Le DDHP a ainsi noté 103 abus de droit de l’homme sur un total de 598 perpétrés par les groupes armés extrémistes tels qu’Al Qaeda au Maghreb islamique (AQMI), Ansar Eddine, la Katiba Macina, Jama’at nusrat al-Islam wal Muslimin (JNIM), Al Mourabitoune et autres groupes similaires qui infligent une sérieuse menace contre la paix au Mali. Ces abus comprenaient entre autres, 39 cas de meurtre, 46 cas d’enlèvement et/ou disparition forcée ou involontaire, 18 cas de torture, traitements cruels, inhumains ou dégradants, plusieurs situations d’intimidation et de menace, quatre attaques contre des écoles, trois attaques respectivement contre un hôpital, une sous-préfecture et un pont, six attaques contre des humanitaires dans la région de Tombouctou ainsi que quatre attaques contre la MINUSMA.

Au-delà des régions du nord et du centre, il faut signaler l’expansion des activités des groupes extrémistes dans les régions du sud, avec huit (8) attaques asymétriques, dont six (6) à Kayes et deux (2) à Sikasso. Des attaques qui ont causé 2 victimes civiles.
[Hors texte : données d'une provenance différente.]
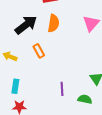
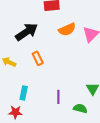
orange semicircle: (53, 23) -> (67, 29), moved, turned 54
cyan rectangle: (15, 86) -> (24, 93), moved

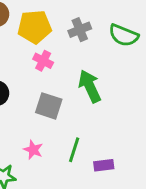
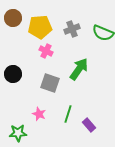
green arrow: (90, 86) -> (79, 69), turned 60
purple rectangle: (104, 165) -> (89, 125), turned 56

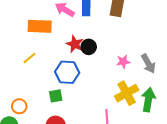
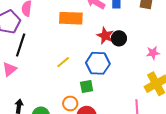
yellow line: (30, 58) -> (63, 62), moved
orange circle: (19, 106) -> (70, 103), moved

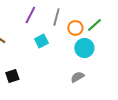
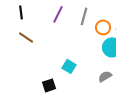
cyan square: (41, 41) -> (69, 66), moved, turned -32
black square: (12, 76) -> (49, 85), moved

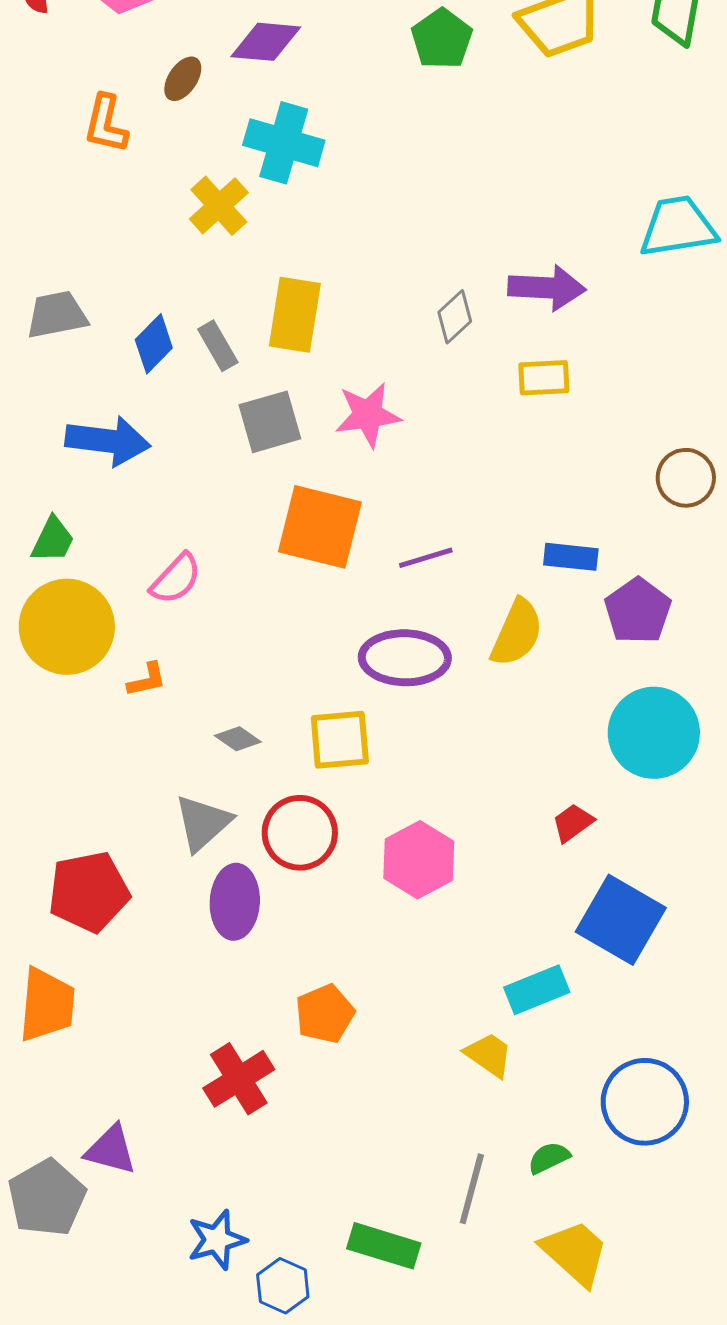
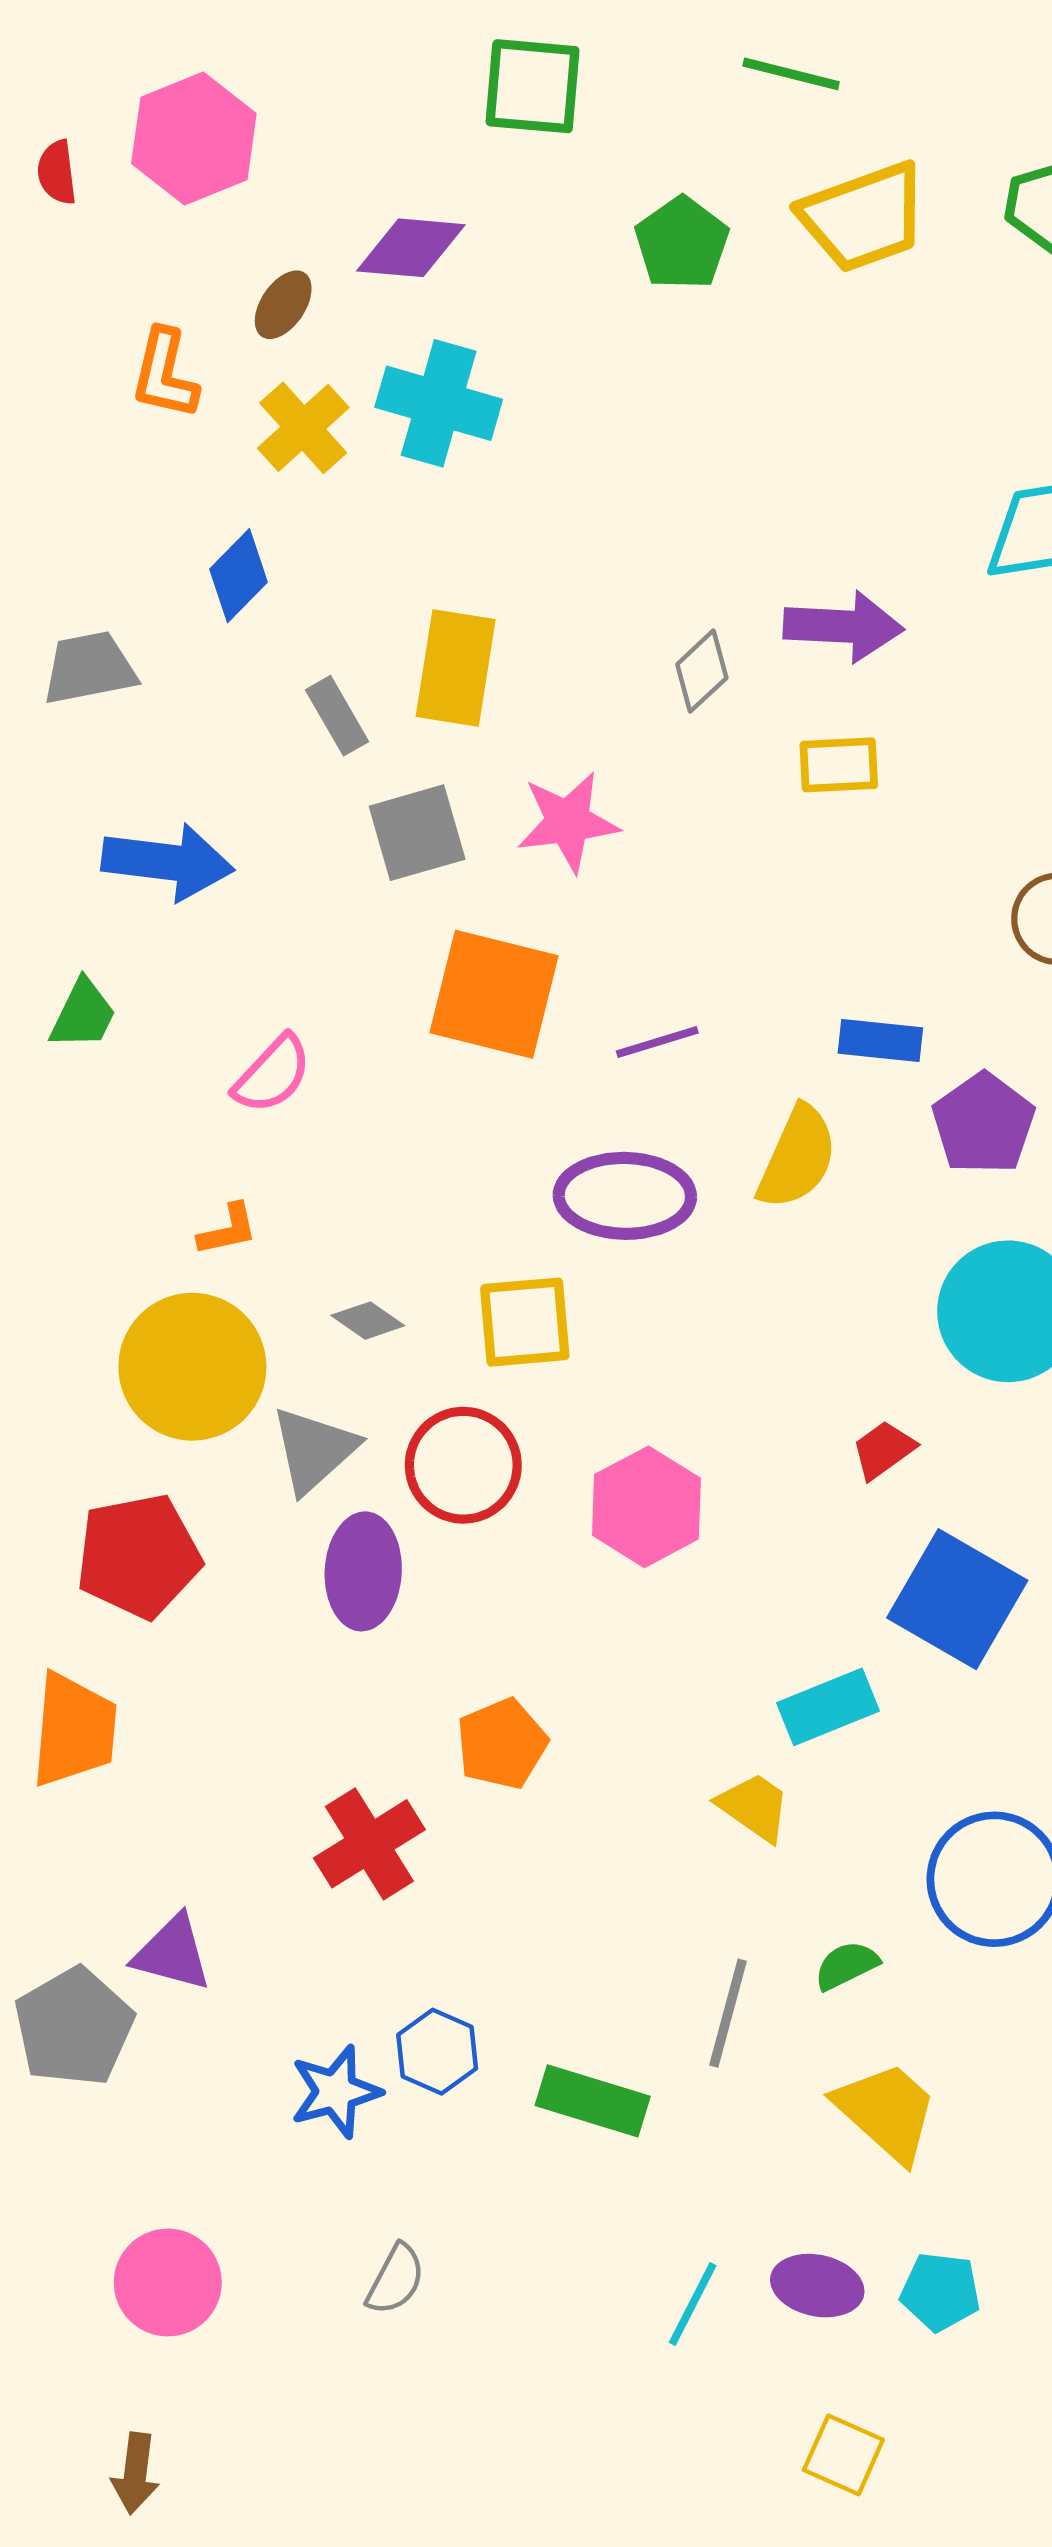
yellow cross: (219, 206) -> (303, 428), moved
blue diamond: (154, 344) -> (239, 576), moved
yellow circle: (67, 627) -> (192, 1367), moved
blue hexagon: (283, 1286) -> (437, 2052), moved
Une autre situation ayant favorisé la flambée de ces violences est la crise du centre. Au cours du premier trimestre de l’année 2020, les attaques armées entre les membres des communautés Peules et Dogon dans les régions de Mopti et Ségou se sont chiffrées à 35 attaques causant la mort de 180 personnes.

Au Niveau des forces de défense et de sécurité, la division des droits de l’homme a noté une multiplication des exécutions extrajudiciaires qui ont fait (101 victimes), dont 32 cas de disparition forcée, 32 cas de torture ou traitement cruel inhumain ou dégradant et 116 arrestations arbitraires sur l’ensemble du territoire. Dans le même secteur, le document a également indiqué que les éléments des FDSM dont certains, opérant sous l’égide du G5 sahel ont été responsables de multiples violations des droits de l’homme, avec 18 cas d’exécution arbitraires dont celle de Pogol-N’daki dans la localité de Boulkessi (16 victimes le 14 mars). Les forces armées Nigériennes sont également tenues pour responsables de 34 exécutions extrajudiciaires, dont celle de Inekar ayant fait 24 victimes.

Selon les chiffres donnés par la DDHP, c’est la région de Mopti qui demeure la plus affectée avec 54,34 % de violence et abus de droit de l’homme, suivie des régions de Ségou (13, 87 %), Tombouctou (8,2 %), Kidal (7,52 %) ; Ménaka (6,8 %), Gao (4,68 %) et Bamako (4, 68 %). Mais il faut noter qu’au-delà des pertes en vie humaine, civiles et militaires, ces violations et abus de droit ont conduit de milliers de personnes à emprunter le chemin de l’exil à l’intérieur comme à l’extérieur du pays.